Elizabeth Marsh, PhD researcher from the School of Psychology, led the mixed methods study.

She said: “As work is increasingly mediated by digital technology we wanted to find out the impact this is having on people’s health and whether there are ways to mitigate this. We found that being mindfully and confidently digital should be considered important elements of living a healthy digital working life in the 21st century.”

The participants in the study were surveyed about their experiences of the dark side effects of the digital workplace which were identified as; stress, overload, anxiety, fear of missing out and addiction and how these affected their health.

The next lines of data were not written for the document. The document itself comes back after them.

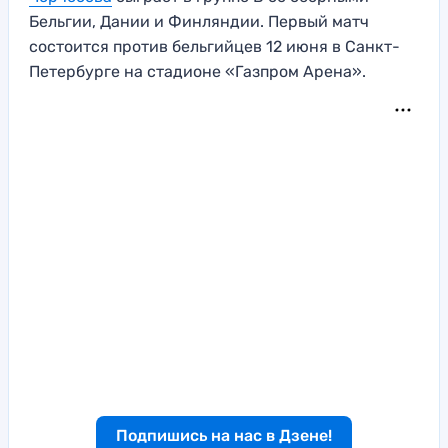
Бельгии, Дании и Финляндии. Первый матч
состоится против бельгийцев 12 июня в Санкт-
Петербурге на стадионе «Газпром Арена».
Подпишись на нас в Дзене!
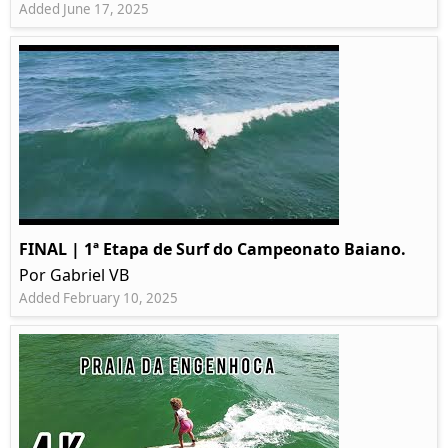
Added June 17, 2025
FINAL | 1ª Etapa de Surf do Campeonato Baiano.
Por Gabriel VB
Added February 10, 2025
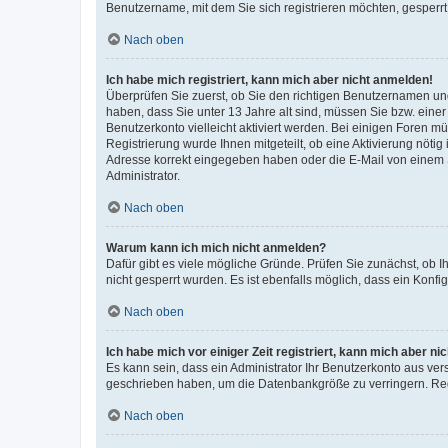
Benutzername, mit dem Sie sich registrieren möchten, gesperrt
Nach oben
Ich habe mich registriert, kann mich aber nicht anmelden!
Überprüfen Sie zuerst, ob Sie den richtigen Benutzernamen u
haben, dass Sie unter 13 Jahre alt sind, müssen Sie bzw. einer 
Benutzerkonto vielleicht aktiviert werden. Bei einigen Foren m
Registrierung wurde Ihnen mitgeteilt, ob eine Aktivierung nötig
Adresse korrekt eingegeben haben oder die E-Mail von einem S
Administrator.
Nach oben
Warum kann ich mich nicht anmelden?
Dafür gibt es viele mögliche Gründe. Prüfen Sie zunächst, ob I
nicht gesperrt wurden. Es ist ebenfalls möglich, dass ein Konfi
Nach oben
Ich habe mich vor einiger Zeit registriert, kann mich aber n
Es kann sein, dass ein Administrator Ihr Benutzerkonto aus ver
geschrieben haben, um die Datenbankgröße zu verringern. Regi
Nach oben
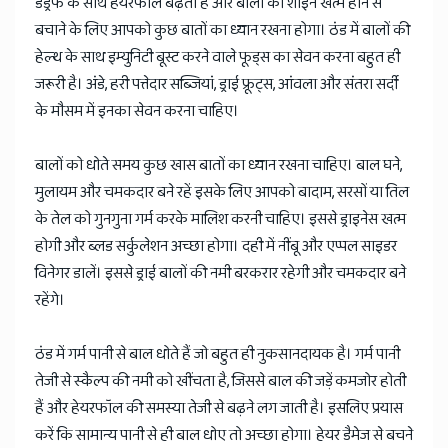
डैंड्रफ के साथ हेयरफॉल बढ़ता है और बालों की शाइन खत्म होने से
बचाने के लिए आपको कुछ बातों का ध्यान रखना होगा। ठंड में बालों की
हेल्थ के साथ इम्युनिटी बूस्ट करने वाले फूड्स का सेवन करना बहुत ही
जरूरी है। अंडे, हरी पत्तेदार सब्जियां, ड्राई फ्रूट्स, आंवला और संतरा सर्दी
के मौसम में इनका सेवन करना चाहिए।
बालों को धोते समय कुछ खास बातों का ध्यान रखना चाहिए। बाल घने,
मुलायम और चमकदार बने रहें इसके लिए आपको बादाम, सरसों या तिल
के तेल को गुनगुना गर्म करके मालिश करनी चाहिए। इससे ड्राइनेस खत्म
होगी और ब्लड सर्कुलेशन अच्छा होगा। दही में नींबू और एप्पल साइडर
विनेगर डालें। इससे ड्राई बालों की नमी बरकरार रहेगी और चमकदार बने
रहेंगे।
ठंड में गर्म पानी से बाल धोते हैं जो बहुत ही नुकसानदायक है। गर्म पानी
तेजी से स्कैल्प की नमी को खींचता है, जिससे बाल की जड़ें कमजोर होती
हैं और हेयरफॉल की समस्या तेजी से बढ़ने लग जाती है। इसलिए प्रयास
करें कि सामान्य पानी से ही बाल धोए तो अच्छा होगा। हेयर डैमेज से बचने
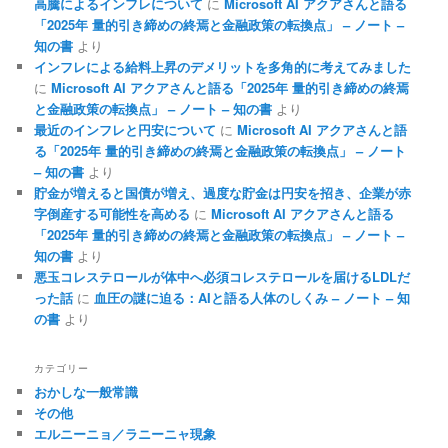
高騰によるインフレについて
に
Microsoft AI アクアさんと語る
「2025年 量的引き締めの終焉と金融政策の転換点」 – ノート –
知の書
より
インフレによる給料上昇のデメリットを多角的に考えてみました
に
Microsoft AI アクアさんと語る「2025年 量的引き締めの終焉
と金融政策の転換点」 – ノート – 知の書
より
最近のインフレと円安について
に
Microsoft AI アクアさんと語
る「2025年 量的引き締めの終焉と金融政策の転換点」 – ノート
– 知の書
より
貯金が増えると国債が増え、過度な貯金は円安を招き、企業が赤
字倒産する可能性を高める
に
Microsoft AI アクアさんと語る
「2025年 量的引き締めの終焉と金融政策の転換点」 – ノート –
知の書
より
悪玉コレステロールが体中へ必須コレステロールを届けるLDLだ
った話
に
血圧の謎に迫る：AIと語る人体のしくみ – ノート – 知
の書
より
カテゴリー
おかしな一般常識
その他
エルニーニョ／ラニーニャ現象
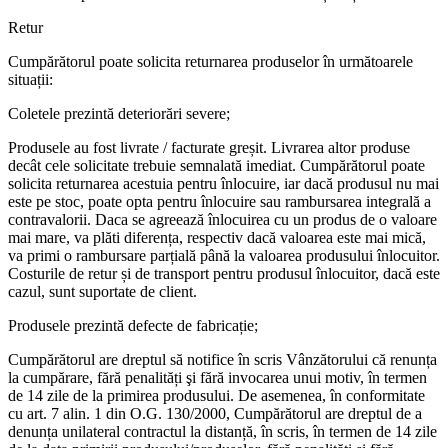
Retur
Cumpărătorul poate solicita returnarea produselor în următoarele
situații:
Coletele prezintă deteriorări severe;
Produsele au fost livrate / facturate greșit. Livrarea altor produse
decât cele solicitate trebuie semnalată imediat. Cumpărătorul poate
solicita returnarea acestuia pentru înlocuire, iar dacă produsul nu mai
este pe stoc, poate opta pentru înlocuire sau rambursarea integrală a
contravalorii. Daca se agreează înlocuirea cu un produs de o valoare
mai mare, va plăti diferența, respectiv dacă valoarea este mai mică,
va primi o rambursare parțială până la valoarea produsului înlocuitor.
Costurile de retur și de transport pentru produsul înlocuitor, dacă este
cazul, sunt suportate de client.
Produsele prezintă defecte de fabricație;
Cumpărătorul are dreptul să notifice în scris Vânzătorului că renunța
la cumpărare, fără penalități şi fără invocarea unui motiv, în termen
de 14 zile de la primirea produsului. De asemenea, în conformitate
cu art. 7 alin. 1 din O.G. 130/2000, Cumpărătorul are dreptul de a
denunța unilateral contractul la distanță, în scris, în termen de 14 zile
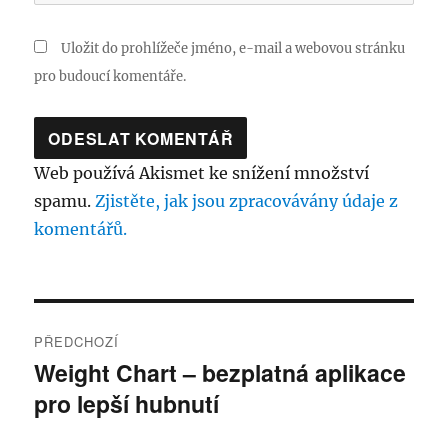
Uložit do prohlížeče jméno, e-mail a webovou stránku
pro budoucí komentáře.
Web používá Akismet ke snížení množství
spamu.
Zjistěte, jak jsou zpracovávány údaje z
komentářů.
Navigace
PŘEDCHOZÍ
pro
Weight Chart – bezplatná aplikace
Předchozí
pro lepší hubnutí
příspěvek:
příspěvek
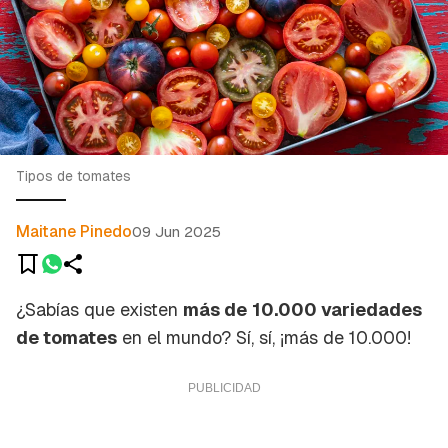
Tipos de tomates
Maitane Pinedo
09 Jun 2025
¿Sabías que existen
más de
10.000 variedades
de tomates
en el mundo? Sí, sí, ¡más de 10.000!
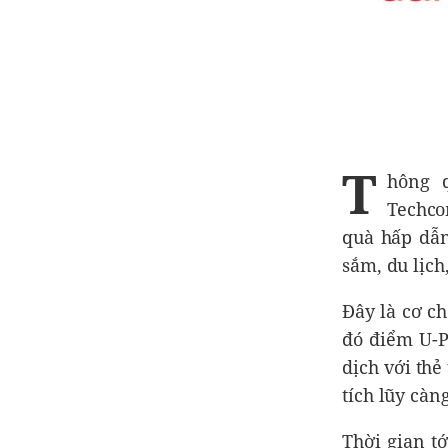
T
hông q
Techco
quà hấp dẫn
sắm, du lịch
Đây là cơ c
đó điểm U-P
dịch với thẻ
tích lũy càn
Thời gian t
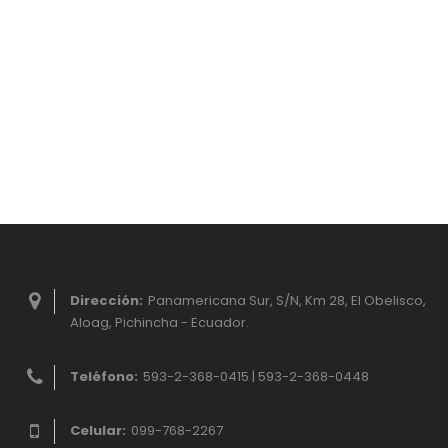
Dirección:
Panamericana Sur, S/N, Km 28, El Obelisco,
Aloag, Pichincha - Ecuador.
Teléfono:
593-2-368-0415 | 593-2-368-0448
Celular:
099-768-2267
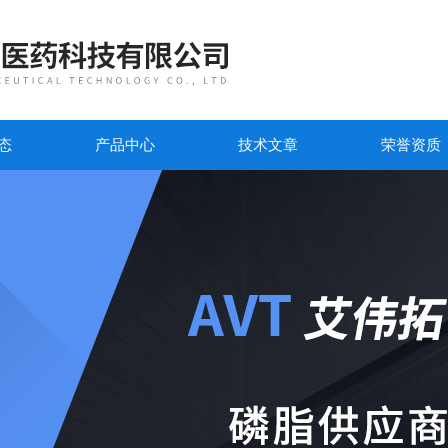
态
产品中心
技术文章
荣誉资质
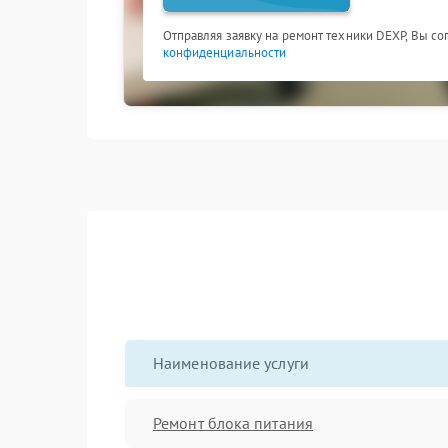
Отправляя заявку на ремонт техники DEXP, Вы со
конфиденциальности
Наименование услуги
Ремонт блока питания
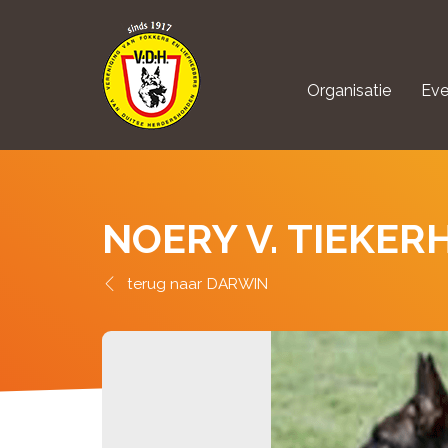
Organisatie
Eve
aanmelden Kynolo
NOERY V. TIEKE
DARWIN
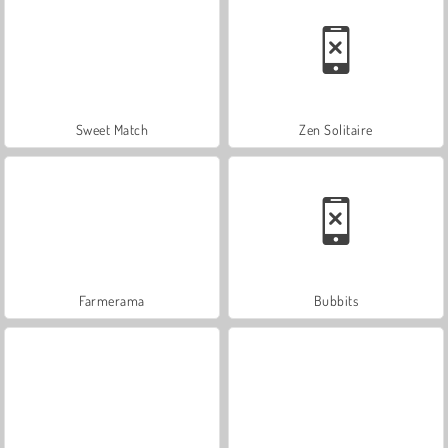
Sweet Match
Zen Solitaire
Farmerama
Bubbits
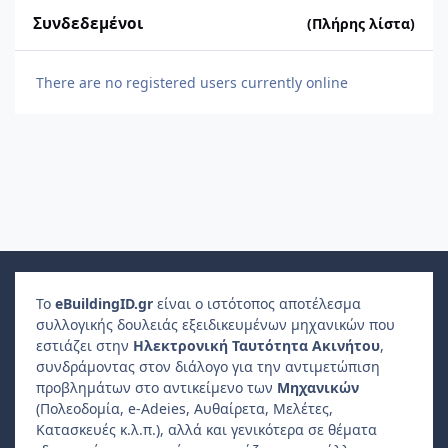
Συνδεδεμένοι
(Πλήρης λίστα)
There are no registered users currently online
Το
e
Building
ID
.gr
είναι ο ιστότοπος αποτέλεσμα
συλλογικής δουλειάς εξειδικευμένων μηχανικών που
εστιάζει στην
Ηλεκτρονική Ταυτότητα Ακινήτου
,
συνδράμοντας στον διάλογο για την αντιμετώπιση
προβλημάτων στο αντικείμενο των
Μηχανικών
(Πολεοδομία, e-Adeies, Αυθαίρετα, Μελέτες,
Κατασκευές κ.λ.π.), αλλά και γενικότερα σε θέματα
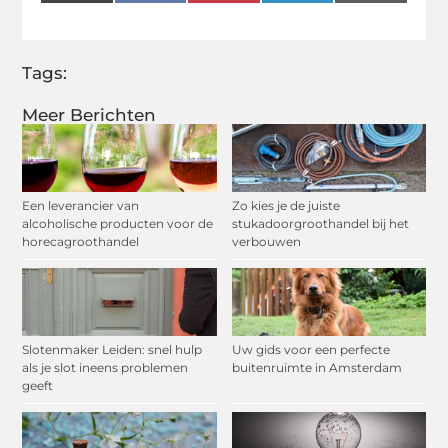
(Twitter)
Tags:
Meer Berichten
Een leverancier van
Zo kies je de juiste
alcoholische producten voor de
stukadoorgroothandel bij het
horecagroothandel
verbouwen
Slotenmaker Leiden: snel hulp
Uw gids voor een perfecte
als je slot ineens problemen
buitenruimte in Amsterdam
geeft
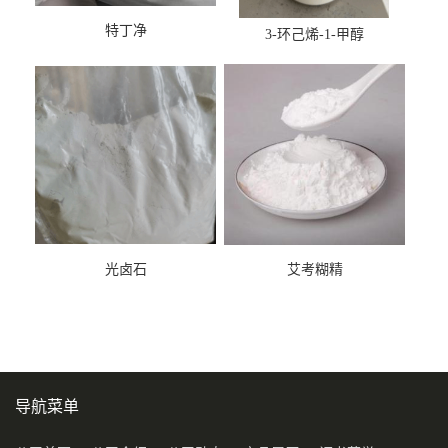
特丁净
3-环己烯-1-甲醇
光卤石
艾考糊精
导航菜单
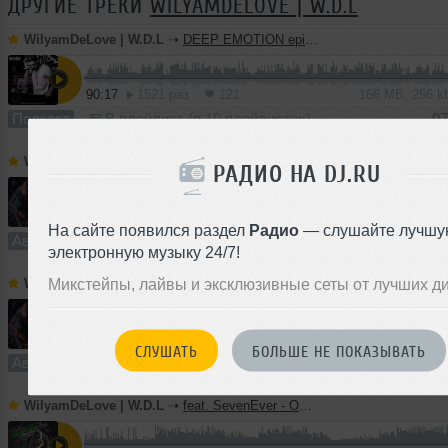
ДРУГИЕ ТРЕКИ
WILYAMDELOVE | W.D.L
WilyamDeLove | W.D.L
➝
DEEP EMOTION episode #4
90:17
1521 раз
121
166 MB, 256 
Подкаст
В плейлист (в 10 плейлистах)
07
WilyamDeLove | W.D.L
➝
Adamantine (Original mix) | Hey Location!
РАДИО НА DJ.RU
8:08
1091 раз
111
21 MB, 320 
На сайте появился раздел
Радио
— слушайте лучшу
Авторский трек
В плейлист (в 7 плейлистах)
18 
электронную музыку 24/7!
Микстейпы, лайвы и эксклюзивные сеты от лучших д
WilyamDeLove | W.D.L
➝
DarkSide (Original mix) | Hey Location!
7:50
1130 раз
88
20 MB, 320 
СЛУШАТЬ
БОЛЬШЕ НЕ ПОКАЗЫВАТЬ
Авторский трек
В плейлист (в 5 плейлистах)
13
WilyamDeLove | W.D.L
➝
feat. SevenEver - One More Time (Original Mix) | Deep Strips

The results showed that more digitally confident workers were less likely to experience digital workplace anxiety, while those with higher mindfulness were better protected against all of the dark side effects. Data from 14 interviews also indicated ways that digital mindfulness can help protect well-being.

Dr Alexa Spence, Associate Professor of Psychology, said: “Digital workplace technologies like e-mail, instant messaging and mobile devices have been shown to contribute to perceptions of stress by employees and employees may experience stress when having to adapt to a constantly evolving digital workplace which can lead to burnout and poorer health.”

Mindfulness is defined as a state of consciousness that involves paying attention in the present moment intentionally and non-judgementally. The study showed that employees who were more mindful were less exposed to adverse impacts of the dark side of the digital workplace.

Elvira Perez Vallejos, Professor of Digital Technology for Mental Health, said: “The research shows that organisations need to consider how to manage digital workplace hazards alongside other psychosocial and physical risks in the workplace. Helping employees foster mindful awareness when working digitally could really help overall well-being.”